[[ GIVEN DATA, beginning ]]
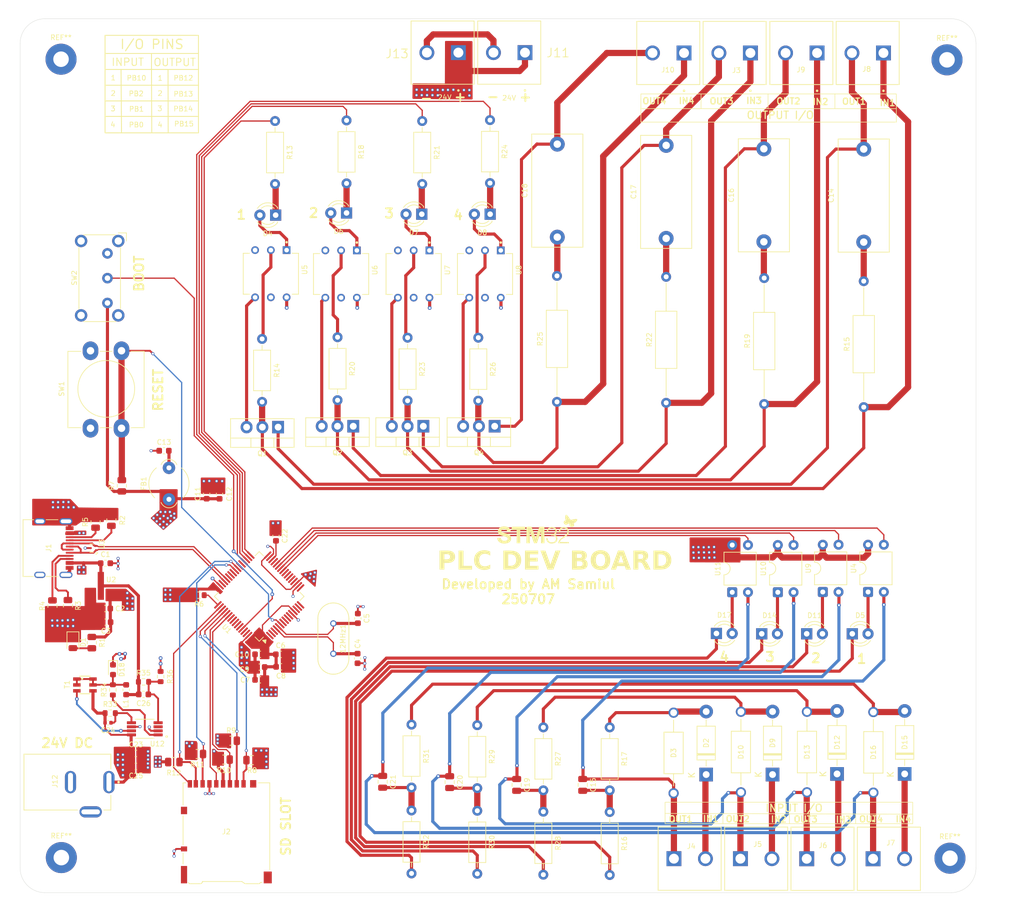
<source format=kicad_pcb>
(kicad_pcb
	(version 20241229)
	(generator "pcbnew")
	(generator_version "9.0")
	(general
		(thickness 1.6)
		(legacy_teardrops no)
	)
	(paper "A4")
	(layers
		(0 "F.Cu" signal)
		(4 "In1.Cu" signal)
		(6 "In2.Cu" signal)
		(2 "B.Cu" signal)
		(9 "F.Adhes" user "F.Adhesive")
		(11 "B.Adhes" user "B.Adhesive")
		(13 "F.Paste" user)
		(15 "B.Paste" user)
		(5 "F.SilkS" user "F.Silkscreen")
		(7 "B.SilkS" user "B.Silkscreen")
		(1 "F.Mask" user)
		(3 "B.Mask" user)
		(17 "Dwgs.User" user "User.Drawings")
		(19 "Cmts.User" user "User.Comments")
		(21 "Eco1.User" user "User.Eco1")
		(23 "Eco2.User" user "User.Eco2")
		(25 "Edge.Cuts" user)
		(27 "Margin" user)
		(31 "F.CrtYd" user "F.Courtyard")
		(29 "B.CrtYd" user "B.Courtyard")
		(35 "F.Fab" user)
		(33 "B.Fab" user)
		(39 "User.1" user)
		(41 "User.2" user)
		(43 "User.3" user)
		(45 "User.4" user)
	)
	(setup
		(stackup
			(layer "F.SilkS"
				(type "Top Silk Screen")
			)
			(layer "F.Paste"
				(type "Top Solder Paste")
			)
			(layer "F.Mask"
				(type "Top Solder Mask")
				(thickness 0.01)
			)
			(layer "F.Cu"
				(type "copper")
				(thickness 0.035)
			)
			(layer "dielectric 1"
				(type "prepreg")
				(thickness 0.1)
				(material "FR4")
				(epsilon_r 4.5)
				(loss_tangent 0.02)
			)
			(layer "In1.Cu"
				(type "copper")
				(thickness 0.035)
			)
			(layer "dielectric 2"
				(type "core")
				(thickness 1.24)
				(material "FR4")
				(epsilon_r 4.5)
				(loss_tangent 0.02)
			)
			(layer "In2.Cu"
				(type "copper")
				(thickness 0.035)
			)
			(layer "dielectric 3"
				(type "prepreg")
				(thickness 0.1)
				(material "FR4")
				(epsilon_r 4.5)
				(loss_tangent 0.02)
			)
			(layer "B.Cu"
				(type "copper")
				(thickness 0.035)
			)
			(layer "B.Mask"
				(type "Bottom Solder Mask")
				(thickness 0.01)
			)
			(layer "B.Paste"
				(type "Bottom Solder Paste")
			)
			(layer "B.SilkS"
				(type "Bottom Silk Screen")
			)
			(copper_finish "None")
			(dielectric_constraints no)
		)
		(pad_to_mask_clearance 0)
		(allow_soldermask_bridges_in_footprints no)
		(tenting front back)
		(pcbplotparams
			(layerselection 0x00000000_00000000_55555555_5755f5ff)
			(plot_on_all_layers_selection 0x00000000_00000000_00000000_00000000)
			(disableapertmacros no)
			(usegerberextensions yes)
			(usegerberattributes no)
			(usegerberadvancedattributes no)
			(creategerberjobfile no)
			(dashed_line_dash_ratio 12.000000)
			(dashed_line_gap_ratio 3.000000)
			(svgprecision 4)
			(plotframeref no)
			(mode 1)
			(useauxorigin no)
			(hpglpennumber 1)
			(hpglpenspeed 20)
			(hpglpendiameter 15.000000)
			(pdf_front_fp_property_popups yes)
			(pdf_back_fp_property_popups yes)
			(pdf_metadata yes)
			(pdf_single_document no)
			(dxfpolygonmode yes)
			(dxfimperialunits yes)
			(dxfusepcbnewfont yes)
			(psnegative no)
			(psa4output no)
			(plot_black_and_white yes)
			(sketchpadsonfab no)
			(plotpadnumbers no)
			(hidednponfab no)
			(sketchdnponfab yes)
			(crossoutdnponfab yes)
			(subtractmaskfromsilk no)
			(outputformat 1)
			(mirror no)
			(drillshape 0)
			(scaleselection 1)
			(outputdirectory "gerbers/")
		)
	)
	(net 0 "")
	(net 1 "PH0")
	(net 2 "PH1")
	(net 3 "GND_2")
	(net 4 "+5V")
	(net 5 "VDDA")
	(net 6 "Net-(C13-Pad1)")
	(net 7 "LOUT_1")
	(net 8 "Net-(C14-Pad1)")
	(net 9 "Net-(C15-Pad2)")
	(net 10 "LOUT_2")
	(net 11 "Net-(C16-Pad1)")
	(net 12 "LOUT_3")
	(net 13 "Net-(C17-Pad1)")
	(net 14 "LOUT_4")
	(net 15 "Net-(C18-Pad1)")
	(net 16 "Net-(C19-Pad2)")
	(net 17 "Net-(C20-Pad2)")
	(net 18 "Net-(C21-Pad2)")
	(net 19 "Net-(U1-VCAP_1)")
	(net 20 "Net-(D1-A)")
	(net 21 "IN_1")
	(net 22 "Net-(D2-A)")
	(net 23 "Net-(D4-K)")
	(net 24 "Net-(D4-A)")
	(net 25 "Net-(D5-A)")
	(net 26 "Net-(D5-K)")
	(net 27 "Net-(D6-K)")
	(net 28 "Net-(D6-A)")
	(net 29 "Net-(D7-K)")
	(net 30 "Net-(D7-A)")
	(net 31 "Net-(D8-A)")
	(net 32 "Net-(D8-K)")
	(net 33 "Net-(D9-A)")
	(net 34 "IN_2")
	(net 35 "Net-(D11-K)")
	(net 36 "Net-(D11-A)")
	(net 37 "Net-(D12-A)")
	(net 38 "IN_3")
	(net 39 "Net-(D14-K)")
	(net 40 "Net-(D14-A)")
	(net 41 "IN_4")
	(net 42 "Net-(D15-A)")
	(net 43 "Net-(D17-A)")
	(net 44 "Net-(D17-K)")
	(net 45 "/D+")
	(net 46 "/D-")
	(net 47 "A8")
	(net 48 "B5")
	(net 49 "A5")
	(net 50 "SDIO_D2")
	(net 51 "SD_DET")
	(net 52 "SDIO_CMD")
	(net 53 "SDIO_D1")
	(net 54 "SDIO_D0")
	(net 55 "SDIO_CK")
	(net 56 "SDIO_D3")
	(net 57 "LIN_3")
	(net 58 "LIN_1")
	(net 59 "LIN_2")
	(net 60 "LIN_4")
	(net 61 "Net-(Q1-G)")
	(net 62 "Net-(Q2-G)")
	(net 63 "Net-(Q3-G)")
	(net 64 "Net-(Q4-G)")
	(net 65 "B8")
	(net 66 "Net-(U1-PA14)")
	(net 67 "NRST")
	(net 68 "OUT_1")
	(net 69 "Net-(R14-Pad1)")
	(net 70 "OUT_3")
	(net 71 "Net-(R20-Pad1)")
	(net 72 "OUT_5")
	(net 73 "Net-(R23-Pad1)")
	(net 74 "OUT_7")
	(net 75 "Net-(R26-Pad1)")
	(net 76 "BOOT0")
	(net 77 "unconnected-(U1-PA13-Pad46)")
	(net 78 "OUT_4")
	(net 79 "OUT_8")
	(net 80 "REFCLK({slash}50M)")
	(net 81 "unconnected-(U1-PC3-Pad11)")
	(net 82 "unconnected-(U1-PC14-Pad3)")
	(net 83 "unconnected-(U1-PA5-Pad21)")
	(net 84 "unconnected-(U1-PA3-Pad17)")
	(net 85 "unconnected-(U1-PA10-Pad43)")
	(net 86 "MDIO")
	(net 87 "OUT_2")
	(net 88 "CRSDV({slash}CRS)")
	(net 89 "unconnected-(U1-PC13-Pad2)")
	(net 90 "unconnected-(U1-PC7-Pad38)")
	(net 91 "OUT_6")
	(net 92 "unconnected-(U1-PA4-Pad20)")
	(net 93 "unconnected-(U1-PA0-Pad14)")
	(net 94 "unconnected-(U1-PC2-Pad10)")
	(net 95 "unconnected-(U1-PB9-Pad62)")
	(net 96 "unconnected-(U1-PC15-Pad4)")
	(net 97 "unconnected-(U5-NC-Pad3)")
	(net 98 "unconnected-(U5-NC-Pad5)")
	(net 99 "unconnected-(U6-NC-Pad3)")
	(net 100 "unconnected-(U6-NC-Pad5)")
	(net 101 "unconnected-(U7-NC-Pad3)")
	(net 102 "unconnected-(U7-NC-Pad5)")
	(net 103 "unconnected-(U8-NC-Pad3)")
	(net 104 "unconnected-(U8-NC-Pad5)")
	(net 105 "GND")
	(net 106 "GND_1")
	(net 107 "GND_3")
	(net 108 "GND_4")
	(net 109 "unconnected-(U1-PA8-Pad41)")
	(net 110 "unconnected-(U1-PA6-Pad22)")
	(net 111 "unconnected-(U1-PA9-Pad42)")
	(net 112 "unconnected-(U1-PB4-Pad56)")
	(net 113 "unconnected-(U1-PC6-Pad37)")
	(net 114 "unconnected-(U1-PB11-Pad29)")
	(net 115 "unconnected-(U1-PC4-Pad24)")
	(net 116 "unconnected-(U1-PC1-Pad9)")
	(net 117 "unconnected-(U1-PB7-Pad59)")
	(net 118 "unconnected-(U1-PB8-Pad61)")
	(net 119 "unconnected-(U1-PB6-Pad58)")
	(net 120 "unconnected-(U1-PB5-Pad57)")
	(net 121 "unconnected-(U1-PB3-Pad55)")
	(net 122 "+24V")
	(net 123 "Net-(U12-ADJ)")
	(net 124 "Net-(U12-FB)")
	(net 125 "Net-(D18A-K)")
	(net 126 "Net-(U12-ISENSE)")
	(net 127 "Net-(U12-PGATE)")
	(net 128 "unconnected-(U12-EN-Pad3)")
	(net 129 "unconnected-(U1-PC0-Pad8)")
	(footprint "Resistor_SMD:R_0805_2012Metric" (layer "F.Cu") (at 114.23 138.365))
	(footprint "Resistor_THT:R_Axial_DIN0207_L6.3mm_D2.5mm_P10.16mm_Horizontal" (layer "F.Cu") (at 136.825 71.14 -90))
	(footprint "Capacitor_SMD:C_0603_1608Metric" (layer "F.Cu") (at 117.8 96.425 90))
	(footprint "Package_DIP:DIP-4_W7.62mm" (layer "F.Cu") (at 200.45 112.28 90))
	(footprint "TB004-508-02BE:CUI_TB004-508-02BE" (layer "F.Cu") (at 167.04 25.2375 180))
	(footprint "TB004-508-02BE:CUI_TB004-508-02BE" (layer "F.Cu") (at 203.38 25.29275 180))
	(footprint "Resistor_SMD:R_0805_2012Metric" (layer "F.Cu") (at 123.05 139.35 180))
	(footprint "Capacitor_THT:C_Rect_L18.0mm_W8.0mm_P15.00mm_FKS3_FKP3" (layer "F.Cu") (at 189.8 55.2 90))
	(footprint "Diode_THT:D_DO-41_SOD81_P10.16mm_Horizontal" (layer "F.Cu") (at 196.25 141.68 90))
	(footprint "Resistor_SMD:R_0603_1608Metric" (layer "F.Cu") (at 114.5 112.75 180))
	(footprint "LED_THT:LED_D3.0mm" (layer "F.Cu") (at 197.905 118.925))
	(footprint "Resistor_THT:R_Axial_DIN0207_L6.3mm_D2.5mm_P10.16mm_Horizontal" (layer "F.Cu") (at 180.7 147.72 -90))
	(footprint "Capacitor_THT:C_Rect_L18.0mm_W8.0mm_P15.00mm_FKS3_FKP3" (layer "F.Cu") (at 221.65 55.8 90))
	(footprint "Resistor_SMD:R_0805_2012Metric" (layer "F.Cu") (at 93.365 114.45 -90))
	(footprint "Button_Switch_THT:SW_PUSH-12mm_Wuerth-430476085716" (layer "F.Cu") (at 97 85.825 90))
	(footprint "Resistor_THT:R_Axial_DIN0207_L6.3mm_D2.5mm_P10.16mm_Horizontal" (layer "F.Cu") (at 138.275 36.17 -90))
	(footprint "MountingHole:MountingHole_2.5mm_Pad" (layer "F.Cu") (at 92.3 155.075))
	(footprint "Button_Switch_THT:SW_E-Switch_EG1224_SPDT_Angled" (layer "F.Cu") (at 99.7325 57.6175 -90))
	(footprint "Capacitor_THT:C_Rect_L18.0mm_W8.0mm_P15.00mm_FKS3_FKP3" (layer "F.Cu") (at 172.25 55 90))
	(footprint "Diode_THT:D_DO-41_SOD81_P10.16mm_Horizontal" (layer "F.Cu") (at 217.35 141.58 90))
	(footprint "Connector_USB:USB_C_Receptacle_G-Switch_GT-USB-7010ASV" (layer "F.Cu") (at 89.915 105.15 -90))
	(footprint "MountingHole:MountingHole_2.5mm_Pad" (layer "F.Cu") (at 92.25 26.3))
	(footprint "PJ-035D:CUI_PJ-035D" (layer "F.Cu") (at 99.975 142.9 -90))
	(footprint "MountingHole:MountingHole_2.5mm_Pad" (layer "F.Cu") (at 235.55 155.175))
	(footprint "Resistor_SMD:R_0603_1608Metric" (layer "F.Cu") (at 100.175 131.775))
	(footprint "Resistor_SMD:R_0805_2012Metric" (layer "F.Cu") (at 90.865 114.5 -90))
	(footprint "Diode_THT:D_DO-41_SOD81_P10.16mm_Horizontal" (layer "F.Cu") (at 228.25 141.58 90))
	(footprint "Resistor_SMD:R_0805_2012Metric" (layer "F.Cu") (at 102.05 95.1 90))
	(footprint "Capacitor_SMD:C_0603_1608Metric" (layer "F.Cu") (at 124.3 124.35 180))
	(footprint "LED_THT:LED_D3.0mm" (layer "F.Cu") (at 150.405 51.3 180))
	(footprint "Resistor_SMD:R_0603_1608Metric" (layer "F.Cu") (at 100.605 128.025 -90))
	(footprint "MountingHole:MountingHole_2.5mm_Pad" (layer "F.Cu") (at 235.075 26.4))
	(footprint "Package_TO_SOT_THT:TO-220-3_Vertical" (layer "F.Cu") (at 127.245 85.645 180))
	(footprint "Capacitor_SMD:C_0603_1608Metric" (layer "F.Cu") (at 115.725 96.415 90))
	(footprint "Package_DIP:DIP-4_W7.62mm" (layer "F.Cu") (at 215.05 112.23 90))
	(footprint "Capacitor_SMD:C_0603_1608Metric" (layer "F.Cu") (at 104.325 140.375))
	(footprint "Resistor_SMD:R_0603_1608Metric" (layer "F.Cu") (at 105.55 126.725))
	(footprint "Capacitor_SMD:C_0805_2012Metric" (layer "F.Cu") (at 176.35 143.35 -90))
	(footprint "Capacitor_SMD:C_0805_2012Metric" (layer "F.Cu") (at 154.9 142.9 -90))
	(footprint "logo:stm32_logo_13x4.8"
		(layer "F.Cu")
		(uuid "52cfcd25-c3b0-4ea5-880a-7c56da8ec03e")
		(at 169.05 102.1)
		(property "Reference" "G***"
			(at 0 0 0)
			(layer "F.SilkS")
			(hide yes)
			(uuid "dd6bc5d9-d80f-4553-aca3-10b5f655ea7c")
		
... [1075024 chars truncated]
</source>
[[ GIVEN DATA, end ]]
WORK INSTRUCTION – Transcribe each line of the data above, unaltered, from the one where "97 85.825 90))" appears to the one where "217.35 141.58 90))" appears, inclusive of both.

SOLUTION FOR THIS PROBLEM –
	(footprint "Button_Switch_THT:SW_PUSH-12mm_Wuerth-430476085716" (layer "F.Cu") (at 97 85.825 90))
	(footprint "Resistor_THT:R_Axial_DIN0207_L6.3mm_D2.5mm_P10.16mm_Horizontal" (layer "F.Cu") (at 138.275 36.17 -90))
	(footprint "MountingHole:MountingHole_2.5mm_Pad" (layer "F.Cu") (at 92.3 155.075))
	(footprint "Button_Switch_THT:SW_E-Switch_EG1224_SPDT_Angled" (layer "F.Cu") (at 99.7325 57.6175 -90))
	(footprint "Capacitor_THT:C_Rect_L18.0mm_W8.0mm_P15.00mm_FKS3_FKP3" (layer "F.Cu") (at 172.25 55 90))
	(footprint "Diode_THT:D_DO-41_SOD81_P10.16mm_Horizontal" (layer "F.Cu") (at 217.35 141.58 90))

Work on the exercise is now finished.